JOB ITEM: Please reproduce every line of text in the records below without any changes, and leave the pictures out of your answer.

Start of Block

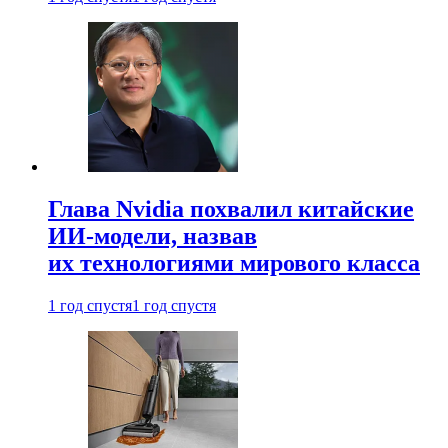
Глава Nvidia похвалил китайские
ИИ-модели, назвав
их технологиями мирового класса
1 год спустя
1 год спустя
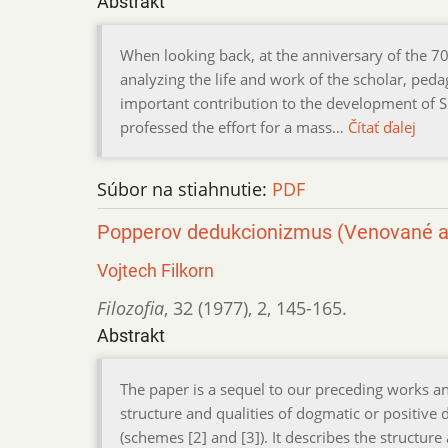
Abstrakt
When looking back, at the anniversary of the 70
analyzing the life and work of the scholar, pe
important contribution to the development of S
professed the effort for a mass…
Čítať ďalej
Súbor na stiahnutie:
PDF
Popperov dedukcionizmus (Venované a
Vojtech Filkorn
Filozofia
,
32 (1977)
,
2
,
145-165.
Abstrakt
The paper is a sequel to our preceding works an
structure and qualities of dogmatic or positive
(schemes [2] and [3]). It describes the structur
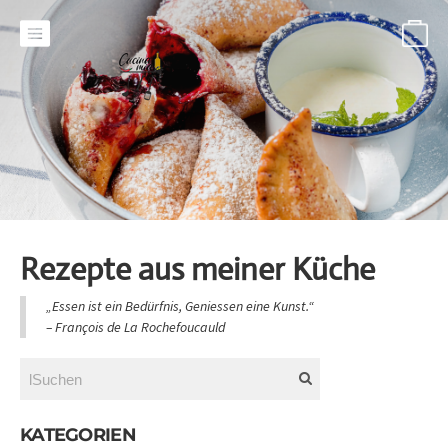
-
Rezepte aus meiner Küche
„Essen ist ein Bedürfnis, Geniessen eine Kunst.“
​– François de La Rochefoucauld
KATEGORIEN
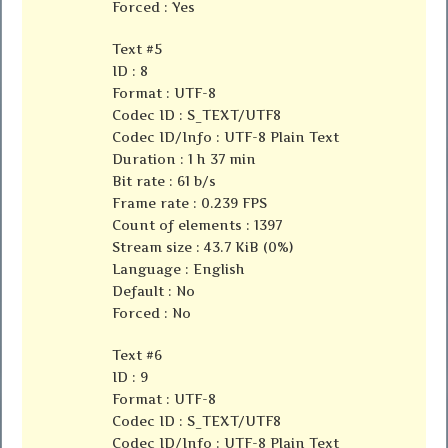
Forced : Yes
Text #5
ID : 8
Format : UTF-8
Codec ID : S_TEXT/UTF8
Codec ID/Info : UTF-8 Plain Text
Duration : 1 h 37 min
Bit rate : 61 b/s
Frame rate : 0.239 FPS
Count of elements : 1397
Stream size : 43.7 KiB (0%)
Language : English
Default : No
Forced : No
Text #6
ID : 9
Format : UTF-8
Codec ID : S_TEXT/UTF8
Codec ID/Info : UTF-8 Plain Text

End of Block

FINAL ANSWER:
Глава Nvidia похвалил китайские
ИИ-модели, назвав
их технологиями мирового класса
1 год спустя
1 год спустя
Abstrakt
When looking back, at the anniversary of the 70
analyzing the life and work of the scholar, pe
important contribution to the development of S
professed the effort for a mass…
Čítať ďalej
Súbor na stiahnutie:
PDF
Popperov dedukcionizmus (Venované a
Vojtech Filkorn
Filozofia
,
32 (1977)
,
2
,
145-165.
Abstrakt
The paper is a sequel to our preceding works an
structure and qualities of dogmatic or positive
(schemes [2] and [3]). It describes the structur
-
Rezepte aus meiner Küche
„Essen ist ein Bedürfnis, Geniessen eine Kunst.“
​– François de La Rochefoucauld
KATEGORIEN
Forced : Yes
Text #5
ID : 8
Format : UTF-8
Codec ID : S_TEXT/UTF8
Codec ID/Info : UTF-8 Plain Text
Duration : 1 h 37 min
Bit rate : 61 b/s
Frame rate : 0.239 FPS
Count of elements : 1397
Stream size : 43.7 KiB (0%)
Language : English
Default : No
Forced : No
Text #6
ID : 9
Format : UTF-8
Codec ID : S_TEXT/UTF8
Codec ID/Info : UTF-8 Plain Text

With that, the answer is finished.